**Instructions**.
**A.** According to the passage below on motivating employees, why do employees who survive a layoff grow distrustful of management? Answer in one to three sentences.
**B.** Answer these questions from the passage below on motivating employees, one line each:
(i) Which three things does it say will fall without a motivated workforce?
(ii) Which management thinkers does it name as having tried to theorize motivation?
(iii) Which company does it say saw relations between top management and entry-level workers turn fractious during the 2008 Wall Street collapse?

**Text passage**.
= Beginning of Section =
Motivating employees is a key leadership function in a business organization. Without a motivated workforce, productivity, efficiency and overall morale of the organization will fall.  The challenge for managers lays in identifying motivation strategies that suit a particular group of workers as there are no hard-cast and universal rules governing motivation strategies. In other words, much as management thinkers such as Frederick Herzberg, Abraham Maslow, etc, have attempted to theorize the psychological, financial and sociological aspects of motivation, there is an elusive factor that evades theorizing.  This intangible factor accounts for such facets of employee motivation as charismatic leadership, collective cultural sensibilities, conditions of the broader economy, etc.  Just as motivating employees has its share of challenges, it can be equally as rewarding.  This is so, because a motivated workforce transforms the internal dynamics of an organization and produces a synergistic effect on its performance.  The sum of a group of motivated employees is greater than its constituent parts.  While motivation theory discourse tends to focus on outcomes for the organization, an employee-centric evaluation is also relevant, for employees are what comprise the labor market.  Without the constant supply of human resources from the labor market, no industry could survive. (Murphy, 2009)

Coming to the question of motivating employees who survive a layoff, the challenges are compounded due to the atmosphere of employee insecurity.  Top management’s leadership skills will be thoroughly tested while handling this particular scenario.  The threat of job loss would have shaken the workforce’s commitment to the company and its cause.  Seeing their colleagues being laid-off would have disillusioned survivors about principles of team ethic and team spirit.  One cannot blame lay-off survivors to grow distrustful of the management, for it is always those in lower ranks who lose their jobs first, while most of the top management remains unscathed.  Given this environment of distrust and insecurity, it is not uncommon for the relations between management and workers to turn antagonistic.  In the case of General Electric, the relations between top management and entry level workers turned fractious during the 2008 Wall Street collapse and its aftermath.  In contrast, East Asian automotive companies such as Nissan and Toyota espouse a strong support system for employees during times of economic distress. Situations like this test the skills of managers and separate the great ones from mortals. Those managers who see opportunity in adversity will be the ones who see the ship sail through turbulent waters to calmer shores. (Fishbein & Ajzen, 1975)
= End of Section =
**Collected material**.
= Beginning of Section =
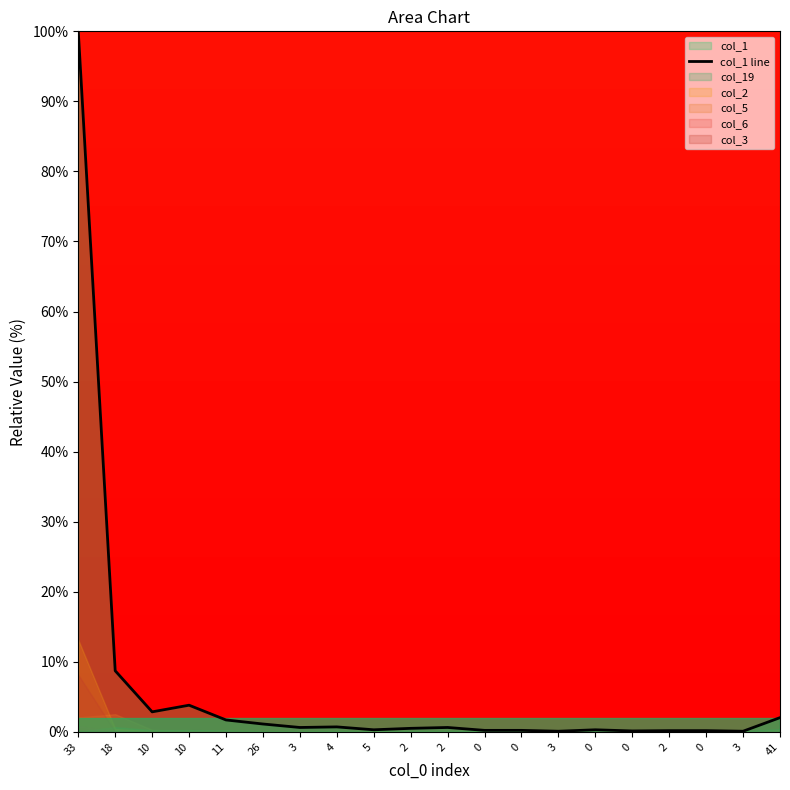

The value at 10 is 2.8. True or false?

True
= End of Section =
**Solutions to the exercise**.
**A.** Layoff survivors grow distrustful because those in the lower ranks always lose their jobs first, while most of the top management remains unscathed.

**B.**
(i) Productivity, efficiency and overall morale of the organization.
(ii) Frederick Herzberg and Abraham Maslow.
(iii) General Electric.